La bella estate – Cesare Pavese

Cari lettori, maggio ha portato con sé l’ineguagliabile profumo d’estate.

Ormai è tornato. Lo si avverte di giorno, tra una lezione all’università e un più gradito caffè nel nostro bar di fiducia; lo si sente di sera, quando proprio non si ha voglia di rientrare a casa e ci andrebbe di restare ore e ore a parlare e ridere con gli amici di sempre, solo per non far terminare la giornata. Eppure il profumo d’estate, quello che stiamo davvero aspettando e bramando, ci invade i sensi di notte, nel silenzio delle strade, danzante, a braccetto con gli alberi in fiore.

“La bella estate” di Cesare Pavese ha saputo spiegarmi questo profumo, accompagnandomi piacevolmente all’uscio della stagione che s’affaccia.

“A quei tempi era sempre festa. Bastava uscire di casa e traversare la strada, per diventare come matte, e tutto era così bello, specialmente di notte, che tornando stanche morte speravano ancora che qualcosa succedesse, che scoppiasse un incendio, che in casa nascesse un bambino, o magari venisse giorno all’improvviso e tutta la gente uscisse in strada e si potesse continuare a camminare camminare fino ai prati e fin dietro le colline” – scrive Pavese, come prime righe di quello che sembra essere un esile e timido romanzo, ma che invece dimostra d’avere un’altezzosa fierezza fin dalle pagine iniziali.

Ginia è la protagonista di quella che viene definita dalla critica la “storia di una verginità che si difende”: un salto nella Torino grigia e crepuscolare che pone l’occhio sulla bohème artistica, ma sregolata.

Ha diciassette anni, Ginia; sulle spalle grava la mancanza dei genitori, il fratello Severino da sfamare e il lavoro all’atelier che tanto la fa bella davanti alle sue “stupide” amiche. Quelle amiche come Rosa, che abbandonano la verginità tra i fili d’erba della collina dove si va a ballare. Sciocche.
Ma l’estate è ricca di sorprese e nuove emozioni con l’arrivo di Amelia, una modella senza calze e senza cappello, che dà del “tu” ai bei ragazzi del Caffè del centro, che fa la smorfiosa con i camerieri, che conquista i pittori davanti ai quali si spoglia senza indugio. Una donna così diversa da Ginia, che in fondo è ancora e solo una bambina.
Bambine ci siam state tutte, però. Ed è bello immergersi nei pensieri tremolanti della piccola Ginetta, come la chiama il suo Guido, l’aitante soldato-pittore che la piccola sarta incontra grazie ad Amelia.

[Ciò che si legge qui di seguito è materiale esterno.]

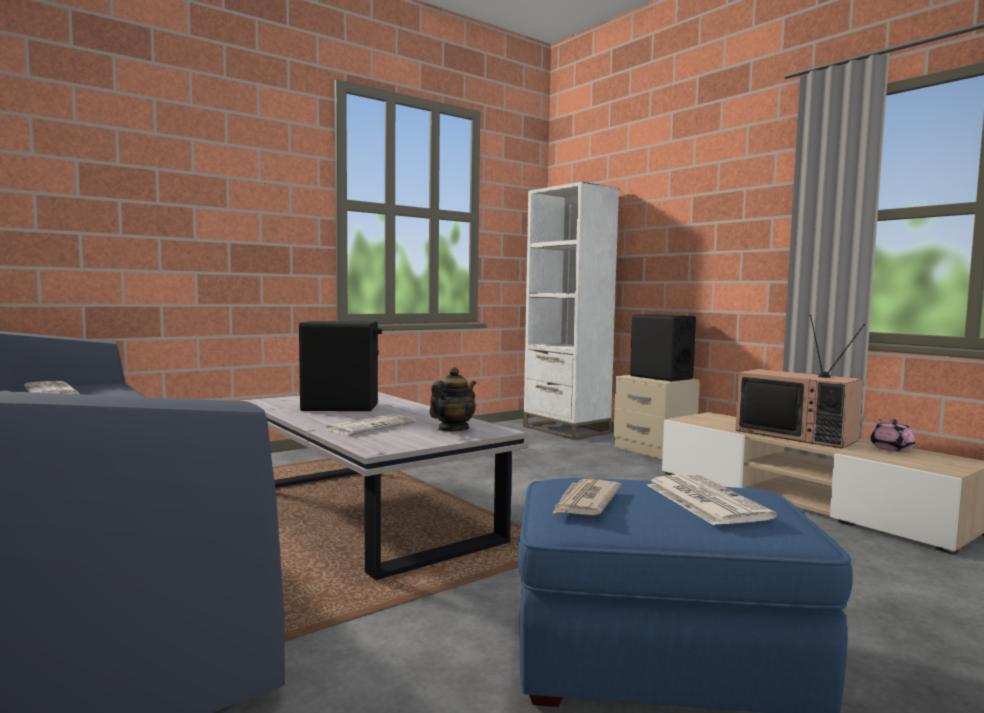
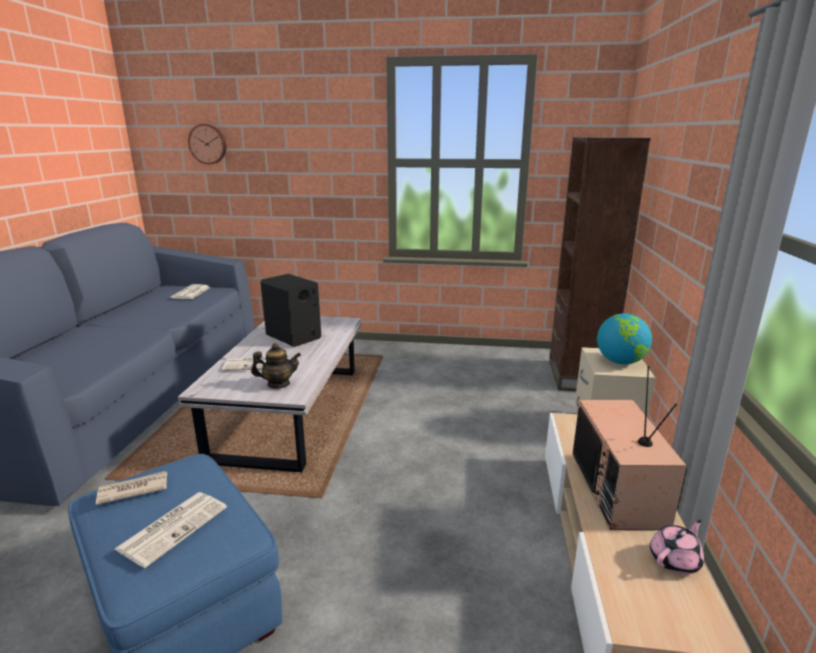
camera: 45 degrees right, 15 degrees up
(49, 146) = (208, 144): none -> wall clock
(565, 430) = (577, 375): white bookcase -> brown bookcase
(660, 377) = (620, 362): black speaker -> globe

E subito è rumore, rimorso, paura, attesa, coraggio, il tutto costellato dagli innumerevoli e immancabili “e se?”. L’adolescenza si dirama nei pensieri di una ragazza che pian piano si fa donna.

L’estate che passa. Il freddo che torna. La passione che svanisce e cerca risposte che l’inverno non riesce a dare.

Ciò che l’estate dà, l’estate toglie. E se resta, non è colpa dell’estate, ma della vita.

La vita che insegna una cosa strana, ma vera: “non bisogna conoscersi per volersi bene”.

 


Cesare Pavese (1908-1950), scrittore, poeta, saggista e traduttore italiano.